I have to say that I’ve never looked into the content of the database but my guess is that it would simply need a Workflow process that look into the Search database, extract a list of all PDF.
Then with a Folder Listing plugin, get a list of all PDF physically existing in the folder(s).
Now that you have two list, compare them and delete record from the Search database that no longer have a PDF counterpart on disk.
@hamelj
I don’t think that is the way it works. The indexes in the Search database don’t seem to be concerned with the actual PDF files rather with the information inside the PDI files. In addition, As fas as I can see PP Search seems to insert one table per document in the database and you also have vraious tables: table_document, table_path, table_index, table_pdf…etc
So I am unsure how to approach this.
So simply doing a folder listing of PDf to remove their corresponding table in the database will corrupt the database.

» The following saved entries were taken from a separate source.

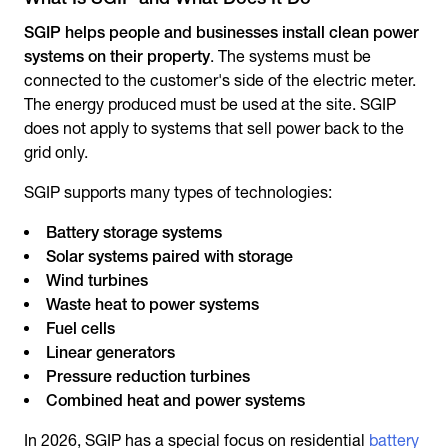
SGIP helps people and businesses install clean power
systems on their property
. The systems must be
connected to the customer's side of the electric meter.
The energy produced must be used at the site. SGIP
does not apply to systems that sell power back to the
grid only.
SGIP supports many types of technologies:
Battery storage systems
Solar systems paired with storage
Wind turbines
Waste heat to power systems
Fuel cells
Linear generators
Pressure reduction turbines
Combined heat and power systems
In 2026, SGIP has a special focus on residential
battery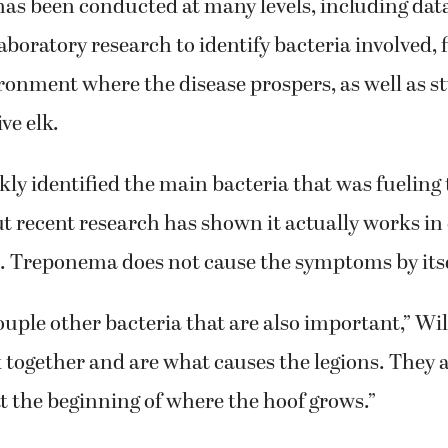
as been conducted at many levels, including data
laboratory research to identify bacteria involved, 
ronment where the disease prospers, as well as s
ve elk.
ly identified the main bacteria that was fueling 
 recent research has shown it actually works in
a. Treponema does not cause the symptoms by itse
ouple other bacteria that are also important,” Wi
together and are what causes the legions. They 
 at the beginning of where the hoof grows.”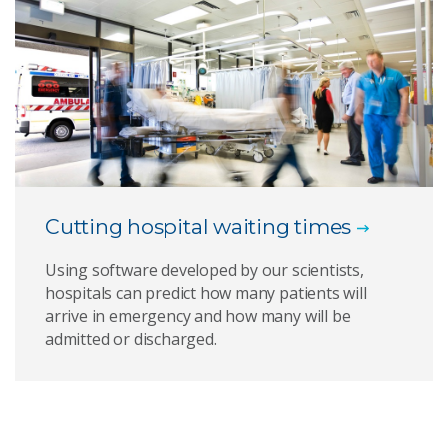
Cutting hospital waiting times
Using software developed by our scientists,
hospitals can predict how many patients will
arrive in emergency and how many will be
admitted or discharged.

I need a clean and proper way to frequently rebuilding the content of the search database so that it is in sync with the search folders.
Is there any command line option to run the rebuild\refresh minimised as a background task? At the moment the PP Search GUI is started when I run it from the command line.

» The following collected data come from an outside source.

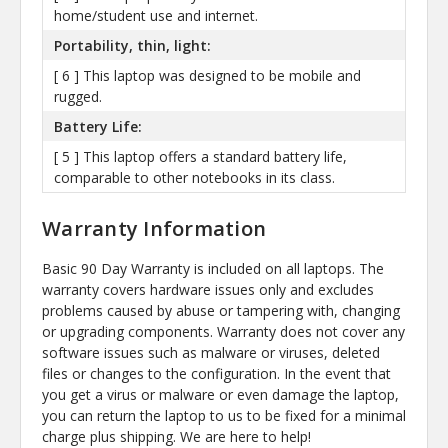
home/student use and internet.
Portability, thin, light:
[ 6 ] This laptop was designed to be mobile and
rugged.
Battery Life:
[ 5 ] This laptop offers a standard battery life,
comparable to other notebooks in its class.
Warranty Information
Basic 90 Day Warranty is included on all laptops. The
warranty covers hardware issues only and excludes
problems caused by abuse or tampering with, changing
or upgrading components. Warranty does not cover any
software issues such as malware or viruses, deleted
files or changes to the configuration. In the event that
you get a virus or malware or even damage the laptop,
you can return the laptop to us to be fixed for a minimal
charge plus shipping. We are here to help!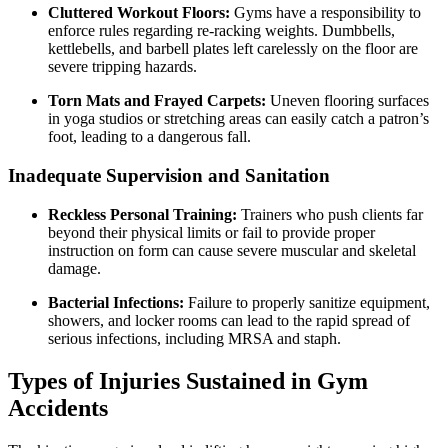
Cluttered Workout Floors:
Gyms have a responsibility to
enforce rules regarding re-racking weights. Dumbbells,
kettlebells, and barbell plates left carelessly on the floor are
severe tripping hazards.
Torn Mats and Frayed Carpets:
Uneven flooring surfaces
in yoga studios or stretching areas can easily catch a patron’s
foot, leading to a dangerous fall.
Inadequate Supervision and Sanitation
Reckless Personal Training:
Trainers who push clients far
beyond their physical limits or fail to provide proper
instruction on form can cause severe muscular and skeletal
damage.
Bacterial Infections:
Failure to properly sanitize equipment,
showers, and locker rooms can lead to the rapid spread of
serious infections, including MRSA and staph.
Types of Injuries Sustained in Gym
Accidents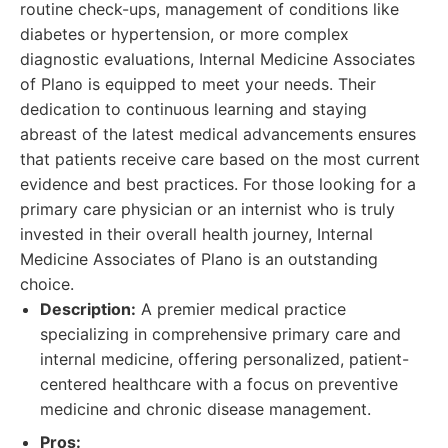
routine check-ups, management of conditions like
diabetes or hypertension, or more complex
diagnostic evaluations, Internal Medicine Associates
of Plano is equipped to meet your needs. Their
dedication to continuous learning and staying
abreast of the latest medical advancements ensures
that patients receive care based on the most current
evidence and best practices. For those looking for a
primary care physician or an internist who is truly
invested in their overall health journey, Internal
Medicine Associates of Plano is an outstanding
choice.
Description:
A premier medical practice
specializing in comprehensive primary care and
internal medicine, offering personalized, patient-
centered healthcare with a focus on preventive
medicine and chronic disease management.
Pros: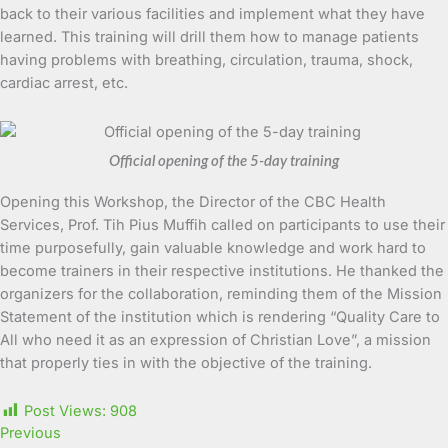
back to their various facilities and implement what they have
learned. This training will drill them how to manage patients
having problems with breathing, circulation, trauma, shock,
cardiac arrest, etc.
Official opening of the 5-day training
Opening this Workshop, the Director of the CBC Health
Services, Prof. Tih Pius Muffih called on participants to use their
time purposefully, gain valuable knowledge and work hard to
become trainers in their respective institutions. He thanked the
organizers for the collaboration, reminding them of the Mission
Statement of the institution which is rendering “Quality Care to
All who need it as an expression of Christian Love”, a mission
that properly ties in with the objective of the training.
Post Views:
908
Previous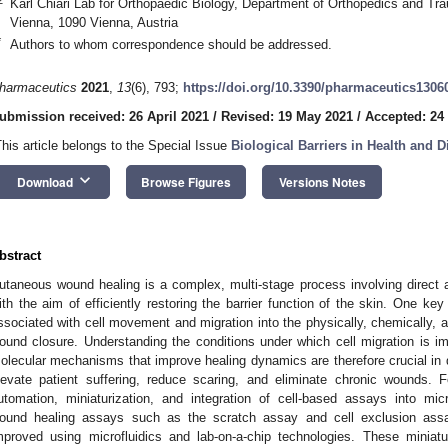
Karl Chiari Lab for Orthopaedic Biology, Department of Orthopedics and Tra
Vienna, 1090 Vienna, Austria
*
Authors to whom correspondence should be addressed.
harmaceutics
2021
,
13
(6), 793;
https://doi.org/10.3390/pharmaceutics1306
ubmission received: 26 April 2021
/
Revised: 19 May 2021
/
Accepted: 24
This article belongs to the Special Issue
Biological Barriers in Health and D
keyboard_arrow_down
Download
Browse Figures
Versions Notes
bstract
utaneous wound healing is a complex, multi-stage process involving direct 
ith the aim of efficiently restoring the barrier function of the skin. One k
ssociated with cell movement and migration into the physically, chemically, and
ound closure. Understanding the conditions under which cell migration is imp
olecular mechanisms that improve healing dynamics are therefore crucial in d
levate patient suffering, reduce scaring, and eliminate chronic wounds. F
utomation, miniaturization, and integration of cell-based assays into mic
ound healing assays such as the scratch assay and cell exclusion assa
mproved using microfluidics and lab-on-a-chip technologies. These miniatu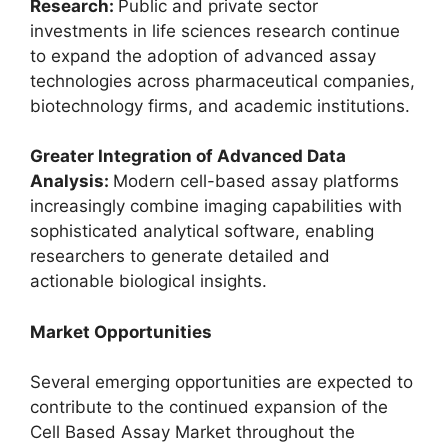
Research:
Public and private sector
investments in life sciences research continue
to expand the adoption of advanced assay
technologies across pharmaceutical companies,
biotechnology firms, and academic institutions.
Greater Integration of Advanced Data
Analysis:
Modern cell-based assay platforms
increasingly combine imaging capabilities with
sophisticated analytical software, enabling
researchers to generate detailed and
actionable biological insights.
Market Opportunities
Several emerging opportunities are expected to
contribute to the continued expansion of the
Cell Based Assay Market throughout the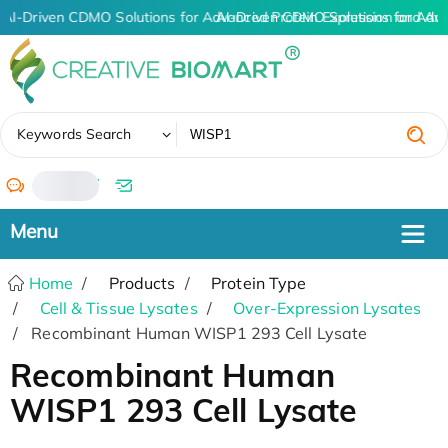
AI-Driven CDMO Solutions for Advanced Protein Expression and An
AI-Driven CDMO Solutions for Adv
✖
Keywords Search
/
Home
Products
Protein Type
Cell & Tissue Lysates
Over-Expression Lysates
Recombinant Human WISP1 293 Cell Lysate
Recombinant Human
WISP1 293 Cell Lysate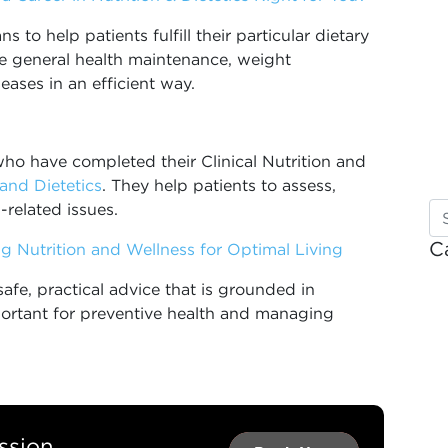
 to help patients fulfill their particular dietary
de general health maintenance, weight
ases in an efficient way.
 who have completed their Clinical Nutrition and
 and Dietetics
. They help patients to assess,
-related issues.
C
ing Nutrition and Wellness for Optimal Living
 safe, practical advice that is grounded in
mportant for preventive health and managing
ssion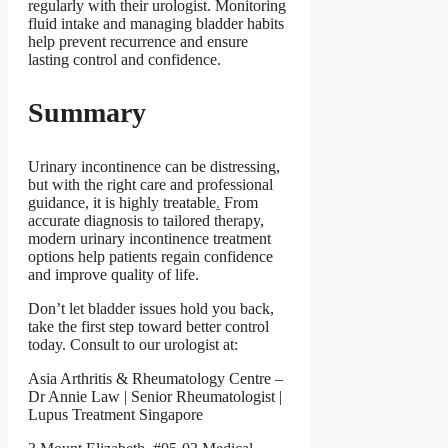
regularly with their urologist. Monitoring
fluid intake and managing bladder habits
help prevent recurrence and ensure
lasting control and confidence.
Summary
Urinary incontinence can be distressing,
but with the right care and professional
guidance, it is highly treatable
.
From
accurate diagnosis to tailored therapy,
modern urinary incontinence treatment
options help patients regain confidence
and improve quality of life.
Don’t let bladder issues hold you back,
take the first step toward better control
today. Consult to our urologist at:
Asia Arthritis & Rheumatology Centre –
Dr Annie Law | Senior Rheumatologist |
Lupus Treatment Singapore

As a feature request, I would suggest a way to index into PP Search from the Connect Output Creation Wizard so that it writes these search indexes directly into the Connect SQL database. A checkbox is probably all we need in the GUI either on the Job Creation Wizard when adding metadata or in the Output Creation Wizard when creating the PDF.
The user can then specify within the Connect Server Configuration how long they want to preserve the PP Search records for andhow often they want to perform a refresh\ rebuild\cleanup on the PP Search records if these actions are still required.